I’m trying to understand how I, the CUDA programmer, should try to think of and understand Shared Memory. I am running the Tesla C1060. So, when I run the SDK example Device Query, it says that there is 16,348 bytes of shared memory available per block. This, of course, isn’t referring to the number of thread blocks. This is referring to the amount of shared memory available to each of the 30 streaming multiprocessors (SMs), correct? Each SM can actively schedule at most 8 blocks.
So, when I am programming, am I supposed to program under the assumption that I will make my code such that all 8 cores are occupied across all 30 SMs? Or should I plan for half that occupancy? What if the data were to cause variance of the occupancy?
With 4 thread blocks scheduled at a time on a SM, then that means each thread block can use, when distributed evenly, 16KB/4 = 4KB of shared memory. For full occupancy, each block can use 2KB of shared memory.
Mainly, I’m wondering if this is the correct understanding on how to divvy up shared memory across thread blocks? Is there something else I should be considering?
You are correct that the listed shared memory size is for the SM, which can be split between 1 thru 8 blocks.
Note that “occupancy” is a measure of how many warps are active on the SM relative to the maximum. This does not directly have to do with the number of blocks. On your C1060, the maximum number of active warps per SM is 24 (768 threads), so you can reach 100% occupancy with 3 blocks and 256 threads per block, 8 blocks with 96 threads, and anything in between. You can’t achieve 100% occupancy with 1 block, because the maximum # of threads per block is only 512. Note that 100% occupancy is usually not significantly better than 50% occupancy in terms of performance. It is not a measure of utilization of the CUDA cores, just the number of active warps.
Another thing is that there is no connection between blocks and CUDA cores. Blocks are mapped to SMs, and warps of 32 threads at a time are executed in parallel by the 8 cores (really just fancy arithmetic/logic/floating point units rather than anything as general as a CPU core). So as long as the number of threads in your block is a multiple of 32, you’ll keep all the cores busy, with the exception of stalls while waiting for global memory reads to complete.
Thank you for the detailed reply. Now, let me see that I fully understand you.
So, I am to understand that one block gets scheduled to a SM, and the 8 cores of that SM work to execute in parallel each warp inside the one block? If that were so, then I wouldn’t have to worry about splitting shared memory among 2-8 blocks because there’s just one being processed by the SM at a given moment.
I think I need to go back to the programming guide or some other material on this. Because this begs other questions, and it doesn’t seem to make sense right now.
Another thing to keep in mind is that the hardware is designed to make switching between warps have essentially zero overhead. (That’s why high occupancy helps. It allows the CUDA cores to keep busy on other warps while some are stalled waiting for global memory reads to finish.) In order to do this, unlike multiprocessing on a CPU, every active block on a SM has all of its resource allocated at the start of block execution. There is no “context switch” like with normal CPU threading. Instead the scheduler on the SM has a list of up to 24 warps, and it fires off the next instruction into the pipelines of the 8 CUDA cores for whichever warps aren’t stalled. A block, once started, never releases its resources on the SM until it is finished.
The preallocation of resources for any active (where “active” means that warps from that block are available to the SM scheduler for execution) block is why blocks have to divide the shared memory resources. If a block uses 6 kB of shared memory, that immediately limits the number of active blocks per SM to 2 or less.

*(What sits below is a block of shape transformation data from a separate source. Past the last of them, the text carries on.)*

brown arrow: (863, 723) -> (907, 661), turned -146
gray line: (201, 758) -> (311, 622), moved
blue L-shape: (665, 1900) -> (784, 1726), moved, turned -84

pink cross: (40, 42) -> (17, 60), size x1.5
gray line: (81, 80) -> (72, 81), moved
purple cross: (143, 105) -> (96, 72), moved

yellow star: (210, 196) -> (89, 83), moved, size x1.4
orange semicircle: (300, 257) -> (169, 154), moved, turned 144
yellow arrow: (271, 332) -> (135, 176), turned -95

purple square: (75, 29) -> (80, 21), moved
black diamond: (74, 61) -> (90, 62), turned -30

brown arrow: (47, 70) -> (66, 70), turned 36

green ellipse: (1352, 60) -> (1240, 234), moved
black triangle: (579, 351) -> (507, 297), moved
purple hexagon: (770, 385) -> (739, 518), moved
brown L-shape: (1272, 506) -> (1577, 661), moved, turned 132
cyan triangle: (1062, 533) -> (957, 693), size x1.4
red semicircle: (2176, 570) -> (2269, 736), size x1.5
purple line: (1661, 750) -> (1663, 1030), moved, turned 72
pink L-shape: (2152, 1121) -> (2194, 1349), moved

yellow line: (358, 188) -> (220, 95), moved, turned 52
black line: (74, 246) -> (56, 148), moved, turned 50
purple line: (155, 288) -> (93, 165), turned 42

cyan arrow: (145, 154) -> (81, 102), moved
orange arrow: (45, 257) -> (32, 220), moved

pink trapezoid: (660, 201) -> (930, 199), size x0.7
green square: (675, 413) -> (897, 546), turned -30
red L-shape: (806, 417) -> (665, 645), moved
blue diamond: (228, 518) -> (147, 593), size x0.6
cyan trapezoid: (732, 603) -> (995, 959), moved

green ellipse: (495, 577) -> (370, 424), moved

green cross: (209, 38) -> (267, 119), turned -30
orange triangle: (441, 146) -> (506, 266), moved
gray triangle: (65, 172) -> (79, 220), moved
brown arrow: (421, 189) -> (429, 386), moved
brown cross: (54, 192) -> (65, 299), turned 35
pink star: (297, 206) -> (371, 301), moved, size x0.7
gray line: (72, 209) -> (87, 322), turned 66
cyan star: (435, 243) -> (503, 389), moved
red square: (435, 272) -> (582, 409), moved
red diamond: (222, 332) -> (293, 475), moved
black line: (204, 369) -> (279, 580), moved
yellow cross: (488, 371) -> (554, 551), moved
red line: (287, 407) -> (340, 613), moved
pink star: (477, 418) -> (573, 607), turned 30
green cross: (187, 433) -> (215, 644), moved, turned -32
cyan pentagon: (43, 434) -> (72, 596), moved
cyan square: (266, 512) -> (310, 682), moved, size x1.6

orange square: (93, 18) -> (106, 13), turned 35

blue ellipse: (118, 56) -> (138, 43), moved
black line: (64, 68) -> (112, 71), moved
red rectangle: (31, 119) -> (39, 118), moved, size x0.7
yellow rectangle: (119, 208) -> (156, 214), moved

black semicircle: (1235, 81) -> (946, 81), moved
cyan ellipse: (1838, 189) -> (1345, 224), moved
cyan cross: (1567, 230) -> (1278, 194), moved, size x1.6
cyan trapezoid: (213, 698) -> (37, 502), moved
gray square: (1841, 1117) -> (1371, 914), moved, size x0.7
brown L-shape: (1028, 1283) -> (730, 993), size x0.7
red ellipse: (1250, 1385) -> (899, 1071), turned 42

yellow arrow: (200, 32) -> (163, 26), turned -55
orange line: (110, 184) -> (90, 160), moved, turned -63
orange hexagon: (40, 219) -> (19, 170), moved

Thanks again for the information, seibert. I’m working on processing it all.
I am curious about something. I read that for pre-Fermi cards, a given SM will wait until all blocks scheduled on it finish before scheduling more blocks. First of all, is this true? If so, then what happens if all blocks on the SM are waiting on some kind of data that never arrives (poorly written code, I know)? Does the GPU ever let go of these blocks until the data “might be” provided later, or does it just hang?
I haven’t kept track of experiments to deduce the exact block scheduling behavior, but NVIDIA employees have said that things are most efficient if blocks do similarly sized workloads.
As to the second question: How can a block wait for data that never arrives? That can’t happen. A global memory read will finish in a fixed amount of time, or abort the entire kernel if it reads an illegal address. A block can go into an infinite loop, for example if one or more threads are waiting on some kind of flag in memory to be set before continuing. However, those kind of global barrier constructs are discouraged in CUDA for the reason you mention. A block, once started, cannot be swapped off of the SM until it completes.
This is not as scary as it sounds if your programs follow the generally encouraged CUDA style of “every thread is doing approximately the same operations to different data elements”.